Me, big and bright blue. |
Just like last time, I've stayed pretty quiet online through most of this pregnancy. I'm not a big fan of posting too much personal stuff. Also, specifically, I'm not wild about oversharing the big belly. But this is probably my last chance to ever do it, so here it is just this once. Time is running out. I'm due on December 19th. Even though we've been through all of this before, it still feels a little unreal, becoming parents of two instead of just one, getting ready to go through all the baby stages of development again as Maxwell also continues to mature.
Before we get to that part, there's just the whole giving birth thing again, too. I know roughly what to expect, but again it feels unreal. I'm just so stable right now. Physically uncomfortable in many of the usual ways, but I'm at a standstill. It won't last much longer. It just sort of happened one day last time. The only difference I can remember was that I was starting to feel unusually uncomfortable during the day before I went into labor. I wanted to just sit still, my hips bothered me, etc. I'm not quite there yet. Tomorrow the doctor will tell us how I'm progressing.
I wish I knew how to describe the fetal movements better so that I can at least remember that part after the baby is born.

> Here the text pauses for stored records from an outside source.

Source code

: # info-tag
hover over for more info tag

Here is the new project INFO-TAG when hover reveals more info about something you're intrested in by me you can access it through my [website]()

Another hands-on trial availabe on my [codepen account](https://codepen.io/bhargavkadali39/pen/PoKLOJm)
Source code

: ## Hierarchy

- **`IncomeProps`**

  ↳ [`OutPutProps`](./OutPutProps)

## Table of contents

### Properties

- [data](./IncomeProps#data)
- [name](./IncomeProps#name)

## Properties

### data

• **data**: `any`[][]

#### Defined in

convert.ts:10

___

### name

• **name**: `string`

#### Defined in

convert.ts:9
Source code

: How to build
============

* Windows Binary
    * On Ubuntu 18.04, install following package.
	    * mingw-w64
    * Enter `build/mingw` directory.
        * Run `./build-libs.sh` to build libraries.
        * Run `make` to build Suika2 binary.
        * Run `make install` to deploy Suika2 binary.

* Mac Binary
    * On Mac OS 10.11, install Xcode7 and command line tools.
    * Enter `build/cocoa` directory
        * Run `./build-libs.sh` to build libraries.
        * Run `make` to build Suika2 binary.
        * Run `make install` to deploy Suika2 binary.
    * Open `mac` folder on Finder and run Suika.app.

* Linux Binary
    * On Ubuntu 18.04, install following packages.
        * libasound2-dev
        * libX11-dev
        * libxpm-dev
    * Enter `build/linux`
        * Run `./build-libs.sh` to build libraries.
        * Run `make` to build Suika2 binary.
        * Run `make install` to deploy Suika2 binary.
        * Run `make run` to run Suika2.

No description I read quite captures it, all the little random thumps and bumps from within. It can be so strange, yet comforting, and it's a sensation one can only have during pregnancy. Like being poked from the wrong side of your skin, I guess? That's one way to say it...
That's all for now. Time to get to work on my current painting. I've been making art through the whole pregnancy just like last time. Hopefully I'll be able to make a sketch on the day baby is born like last time as well.